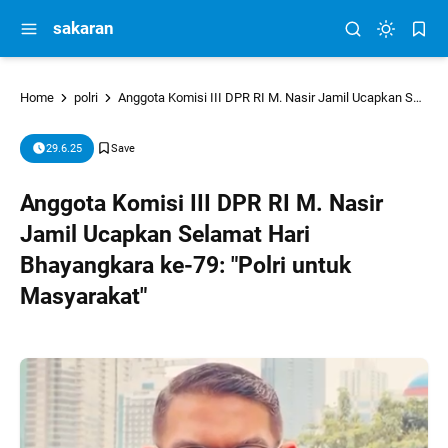
sakaran
Home
polri
Anggota Komisi III DPR RI M. Nasir Jamil Ucapkan Selamat Hari Bhayangkara ke-79: "Polri untuk Masyarakat"
29.6.25
Anggota Komisi III DPR RI M. Nasir
Jamil Ucapkan Selamat Hari
Bhayangkara ke-79: "Polri untuk
Masyarakat"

#### [Prompt]
Rewrite the text read from the row above as a Markdown table with two columns, Line No. and Text, giving each nonblank line its own numbered entry. Leave the picture out of your answer.

#### [Written solution]
| Line No. | Text |
|---|---|
| 1 | sakaran |
| 2 | Home |
| 3 | polri |
| 4 | Anggota Komisi III DPR RI M. Nasir Jamil Ucapkan Selamat Hari Bhayangkara ke-79: "Polri untuk Masyarakat" |
| 5 | 29.6.25 |
| 6 | Anggota Komisi III DPR RI M. Nasir |
| 7 | Jamil Ucapkan Selamat Hari |
| 8 | Bhayangkara ke-79: "Polri untuk |
| 9 | Masyarakat" |